Using the records below, output the stretch that opens with the line containing "banana: none [766,377,792,411]" and closes with the line containing "wall art: present [696,238,791,354]", exactly and including both lines, with nothing more.

(Household object change records)
####################
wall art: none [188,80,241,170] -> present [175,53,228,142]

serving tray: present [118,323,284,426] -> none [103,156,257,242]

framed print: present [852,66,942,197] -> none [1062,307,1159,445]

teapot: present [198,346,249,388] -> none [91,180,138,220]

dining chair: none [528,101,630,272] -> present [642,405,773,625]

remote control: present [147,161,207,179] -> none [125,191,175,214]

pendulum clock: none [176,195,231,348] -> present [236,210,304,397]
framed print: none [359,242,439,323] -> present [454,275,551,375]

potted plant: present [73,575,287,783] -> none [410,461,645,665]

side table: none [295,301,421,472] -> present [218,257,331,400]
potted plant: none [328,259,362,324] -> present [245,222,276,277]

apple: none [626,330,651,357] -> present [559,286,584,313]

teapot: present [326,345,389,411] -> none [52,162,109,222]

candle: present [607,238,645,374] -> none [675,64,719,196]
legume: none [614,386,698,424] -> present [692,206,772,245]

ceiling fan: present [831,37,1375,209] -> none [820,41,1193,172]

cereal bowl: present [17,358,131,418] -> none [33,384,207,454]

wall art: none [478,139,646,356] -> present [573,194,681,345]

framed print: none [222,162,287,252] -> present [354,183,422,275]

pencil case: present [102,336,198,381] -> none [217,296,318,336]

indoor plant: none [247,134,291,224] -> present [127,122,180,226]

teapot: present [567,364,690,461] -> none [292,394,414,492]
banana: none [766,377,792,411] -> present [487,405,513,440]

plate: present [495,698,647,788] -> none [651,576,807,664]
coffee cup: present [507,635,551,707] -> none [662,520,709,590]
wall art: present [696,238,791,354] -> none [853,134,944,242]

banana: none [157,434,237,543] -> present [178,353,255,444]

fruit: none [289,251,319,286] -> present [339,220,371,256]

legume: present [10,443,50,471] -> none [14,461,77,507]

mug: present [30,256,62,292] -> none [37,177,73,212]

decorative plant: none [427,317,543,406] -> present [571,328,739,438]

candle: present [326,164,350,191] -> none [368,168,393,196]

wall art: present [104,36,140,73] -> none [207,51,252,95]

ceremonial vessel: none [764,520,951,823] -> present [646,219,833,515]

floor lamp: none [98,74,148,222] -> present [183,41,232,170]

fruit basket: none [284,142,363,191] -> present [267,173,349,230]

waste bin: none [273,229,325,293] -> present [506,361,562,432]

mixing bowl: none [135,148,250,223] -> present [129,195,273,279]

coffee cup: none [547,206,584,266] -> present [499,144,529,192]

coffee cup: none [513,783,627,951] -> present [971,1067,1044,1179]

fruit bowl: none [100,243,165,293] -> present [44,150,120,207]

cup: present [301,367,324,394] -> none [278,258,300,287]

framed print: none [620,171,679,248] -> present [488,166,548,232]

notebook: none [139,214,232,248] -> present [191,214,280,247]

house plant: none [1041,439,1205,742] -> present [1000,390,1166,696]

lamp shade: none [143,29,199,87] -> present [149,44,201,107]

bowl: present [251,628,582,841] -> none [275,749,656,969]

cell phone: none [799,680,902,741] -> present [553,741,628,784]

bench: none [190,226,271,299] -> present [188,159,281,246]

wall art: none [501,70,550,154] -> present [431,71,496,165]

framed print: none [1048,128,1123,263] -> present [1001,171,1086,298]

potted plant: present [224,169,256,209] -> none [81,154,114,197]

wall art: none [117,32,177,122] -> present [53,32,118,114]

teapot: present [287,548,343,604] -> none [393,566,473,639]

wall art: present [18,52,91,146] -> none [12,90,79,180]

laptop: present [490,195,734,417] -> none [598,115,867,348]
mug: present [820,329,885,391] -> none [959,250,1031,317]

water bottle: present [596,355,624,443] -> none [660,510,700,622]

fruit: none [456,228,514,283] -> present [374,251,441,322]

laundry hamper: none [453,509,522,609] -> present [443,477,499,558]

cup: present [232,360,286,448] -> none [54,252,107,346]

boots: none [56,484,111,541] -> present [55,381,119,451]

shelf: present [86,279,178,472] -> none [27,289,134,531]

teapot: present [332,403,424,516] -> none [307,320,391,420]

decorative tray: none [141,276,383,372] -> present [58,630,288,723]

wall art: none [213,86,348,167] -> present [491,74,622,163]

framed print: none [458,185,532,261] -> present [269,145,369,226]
####################
## [Expected output]
banana: none [766,377,792,411] -> present [487,405,513,440]

plate: present [495,698,647,788] -> none [651,576,807,664]
coffee cup: present [507,635,551,707] -> none [662,520,709,590]
wall art: present [696,238,791,354] -> none [853,134,944,242]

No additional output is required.